Per-instance keypoint data
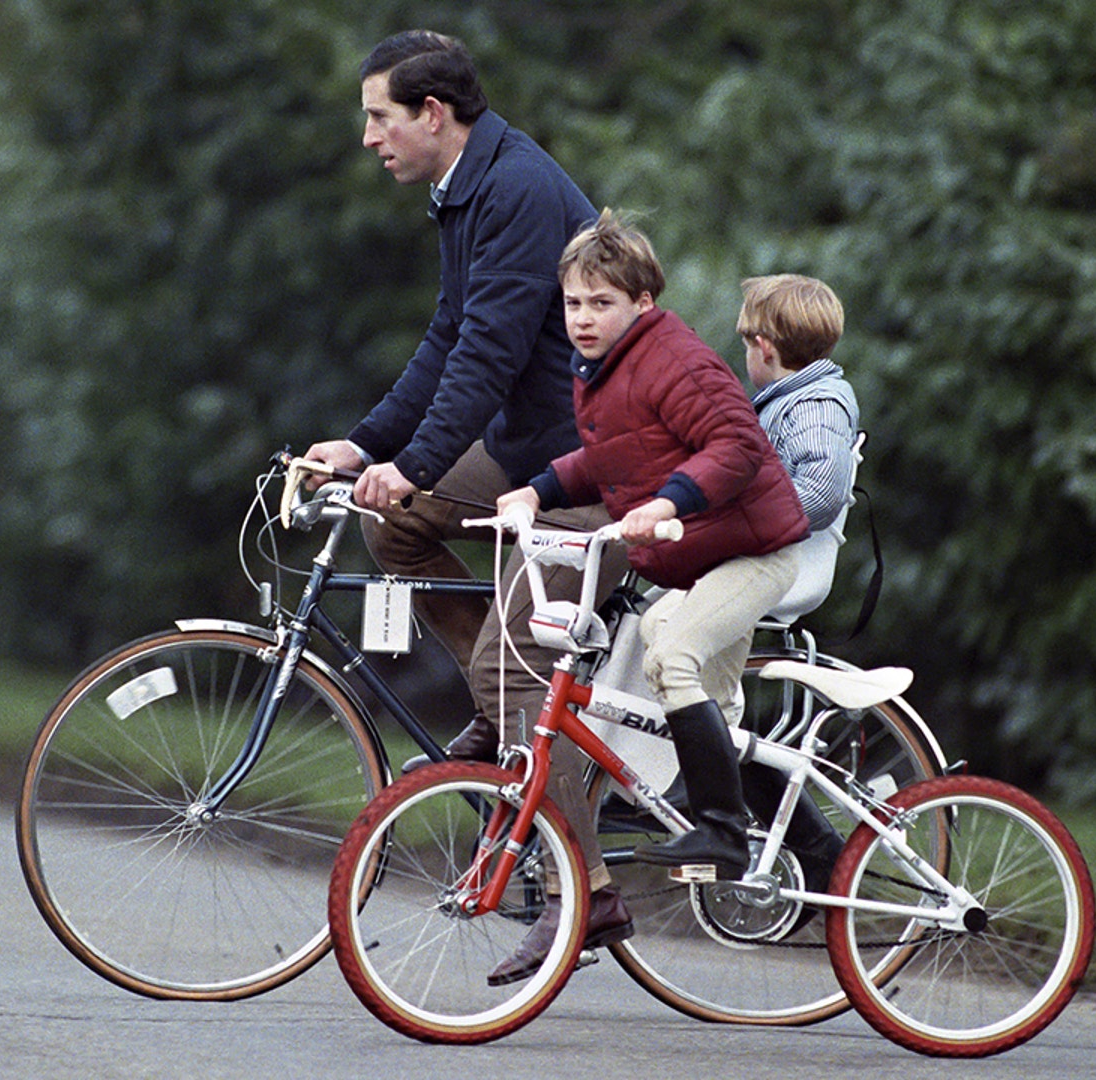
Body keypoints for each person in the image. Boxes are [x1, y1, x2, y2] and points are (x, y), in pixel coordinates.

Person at [302, 30, 632, 978]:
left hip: (594, 469)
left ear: (432, 115)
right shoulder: (466, 188)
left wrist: (415, 459)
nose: (369, 137)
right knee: (394, 522)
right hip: (533, 451)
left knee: (514, 658)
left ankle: (591, 893)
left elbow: (484, 356)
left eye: (379, 117)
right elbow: (448, 336)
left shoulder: (516, 191)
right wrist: (368, 447)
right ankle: (503, 713)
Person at [496, 209, 810, 954]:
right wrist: (537, 488)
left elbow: (736, 447)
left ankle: (723, 833)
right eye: (573, 303)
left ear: (642, 302)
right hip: (707, 556)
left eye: (601, 303)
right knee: (705, 697)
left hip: (753, 550)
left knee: (671, 654)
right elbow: (610, 461)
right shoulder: (605, 371)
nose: (582, 318)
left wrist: (668, 502)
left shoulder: (676, 359)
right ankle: (824, 852)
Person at [734, 272, 861, 890]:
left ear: (763, 346)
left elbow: (822, 490)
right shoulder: (790, 399)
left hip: (782, 565)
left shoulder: (812, 406)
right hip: (765, 553)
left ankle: (694, 772)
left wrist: (732, 526)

▶ **WHAT THE EXERCISE ASKS**: The expected output is the lines from the one with "left wrist: (415, 459)" through the end of the data, exactly as written and nothing more.

▶ **OUTPUT BELOW**:
left wrist: (415, 459)
nose: (369, 137)
right knee: (394, 522)
right hip: (533, 451)
left knee: (514, 658)
left ankle: (591, 893)
left elbow: (484, 356)
left eye: (379, 117)
right elbow: (448, 336)
left shoulder: (516, 191)
right wrist: (368, 447)
right ankle: (503, 713)
Person at [496, 209, 810, 954]:
right wrist: (537, 488)
left elbow: (736, 447)
left ankle: (723, 833)
right eye: (573, 303)
left ear: (642, 302)
right hip: (707, 556)
left eye: (601, 303)
right knee: (705, 697)
left hip: (753, 550)
left knee: (671, 654)
right elbow: (610, 461)
right shoulder: (605, 371)
nose: (582, 318)
left wrist: (668, 502)
left shoulder: (676, 359)
right ankle: (824, 852)
Person at [734, 272, 861, 890]:
left ear: (763, 346)
left elbow: (822, 490)
right shoulder: (790, 399)
left hip: (782, 565)
left shoulder: (812, 406)
right hip: (765, 553)
left ankle: (694, 772)
left wrist: (732, 526)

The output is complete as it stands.